PVC for water?

Ran across PVC line used for water distribution. Is this allowed? I know CPVC is used. What’s up?

This is what I say:

“The house contains Polyvinyl Chloride (PVC) pipes for the cold water supply. The use of PVC is prohibited by today’s standards in new construction for use as water distribution piping within the dwelling and we recommend that you consult with a competent and licensed plumbing contractor about the use of such material in this home.”

Thanks Joe.

It’s been my experience that PVC is allowed for cold water distribution. PVC is not listed for hot water. Your local juristiction will tell you what is allowed.

PVC **is listed **in the current IRC Table 2904.4.

“P2904.4 Water service pipe. Water service pipe shall conform
to NSF 61 and shall conform to one of the standards listed in
Table P2904.4. Water service pipe or tubing, installed underground
and outside of the structure, shall have a minimum
working pressure rating of 160 pounds per square inch at 73°F
(1103 kPa at 23°C). Where the water pressure exceeds 160
pounds per square inch (1103 kPa), piping material shall have a
rated working pressure equal to or greater than the highest
available pressure. Water service piping materials not
third-party certified for water distribution shall terminate at or
before the full open valve located at the entrance to the structure.
Ductile iron water service piping shall be cement mortar
lined in accordance with AWWA C104.”

PVC is **not listed **in the current IRC Table P2904.5 quoted below. I underlined “dwelling units” as that stands out to me as the main difference between the two tables.
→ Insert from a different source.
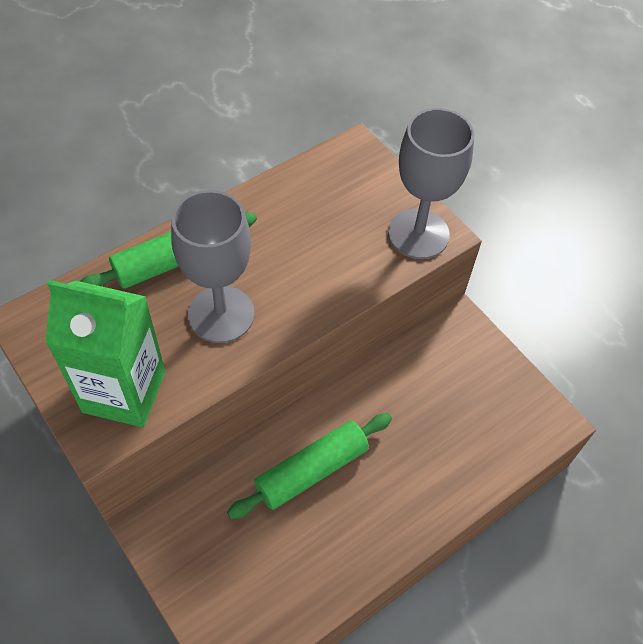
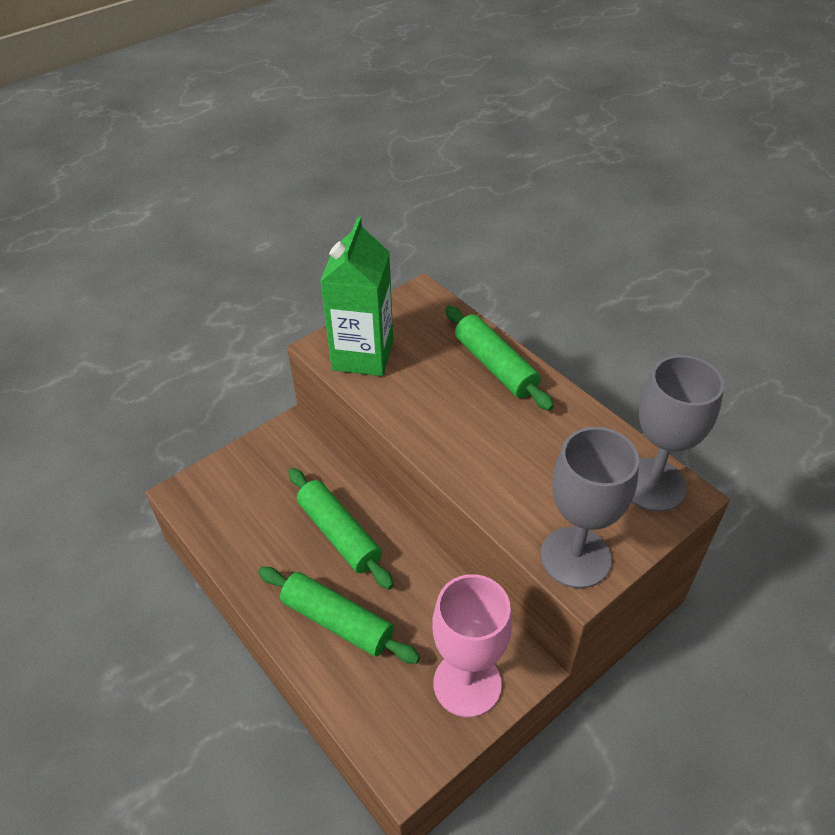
camera: 90 degrees right, 10 degrees down
(221, 314) = (444, 404): grey goblet -> grey goblet (652, 484)
(415, 474) = (337, 621): none -> green rolling pin
(476, 367) = (467, 684): none -> pink goblet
"P2904.5 Water-distribution pipe. Water-distribution piping
within dwelling units shall conform to NSF 61 and shall conform
to one of the standards listed in Table P2904.5. All
hot-water-distribution pipe and tubing shall have a minimum
pressure rating of 100 psi at 180°F (689 kPa at 82°C).


Brass pipe ASTM B 43

Chlorinated polyvinyl chloride (CPVC) plastic pipe and tubing ASTM D 2846; ASTM F 441; ASTM F 442; CSA B137.6

Copper or copper-alloy pipe ASTM B 42; ASTM B 302

Copper or copper-alloy tubing (Type K, WK, L, WL, M or WM) ASTM B 75; ASTM B 88; ASTM B 251; ASTM B 447

Cross-linked polyethylene (PEX) plastic tubing ASTM F 877; CSA B137.5

Cross-linked polyethylene/aluminum/cross-linked polyethylene
(PEX-AL-PEX) pipe ASTM F 1281; CSACAN/CSA-B137.10

Cross-linked polyethylene/aluminum/high-density polyethylene

Galvanized steel pipe ASTM A 53

Polybutylene (PB) plastic pipe and tubing ASTM D 3309; CSA CAN3-B137.8

Polyethylene/aluminum/polyethylene (PE-AL-PE) composite pipe ASTM F 1282

Polypropylene (PP) plastic pipe or tubing ASTM F 2389; CSA B137.11

Stainless steel (Type 304/304L) pipe ASTM A 312; ASTM A 778

Stainless steel (Type 316/316L) pipe ASTM A 312; ASTM A 778
TABLE P2904.6"

This has been covered before, the reason its not allowed for cold water is the difficulty in verifying that it is only installed for the cold water during the AHJ’s 3-5 minute walk through during a rough in inspection.

Bruce, can you enlighten me…what is the distinction between the two tables I referenced above. One allows PVC, the other does not.

I admit, I didn’t study the tables…

I just remember that the use of PVC water piping is typically controlled by the local AHJ’s (code amendment maybe?) and I believe none allow it for the reason I posted above, difficulty in knowing if it is only on the cold side within the house so they just don’t allow it at all even if the code does.

The top is for the water service, which is not heated. The lower is for the distribution pipes which can be heated. PVC is not rated for hot water.

I don’t think that is correct. Upon further digging into it, I find that the IRC defines water service piping as follows:

“WATER-SERVICE PIPE. The outside pipe from the water main or other source of potable water supply to the water-distribution system inside the building, terminating at the service valve.”

That means the piping prior to entry into the house, and that is what the first table refers to.

The IRC defines distribution piping as follows:

“WATER-DISTRIBUTION SYSTEM. Piping which conveys water from the service to the plumbing fixtures, appliances, appurtenances, equipment, devices or other systems served, including fittings and control valves.”

That means all piping in the house, whether hot or cold, and that is what the 2nd table refers to.

Therefore, according to the tables, PVC is no longer allowed by the IRC for either hot or cold water distribution piping.

I am not arguing that PVC is allowed as distribution plumbing in the house. I am telling you the difference in the tables. As far as I am concerned, I would recommend removal of the PVC.

Also, the service line does enter the house, it just doesn’t go very far. So, you could have some PVC, as long as it ends at the service valve.

I misunderstood you, but now I’m clear and we agree. Thanks Jeff.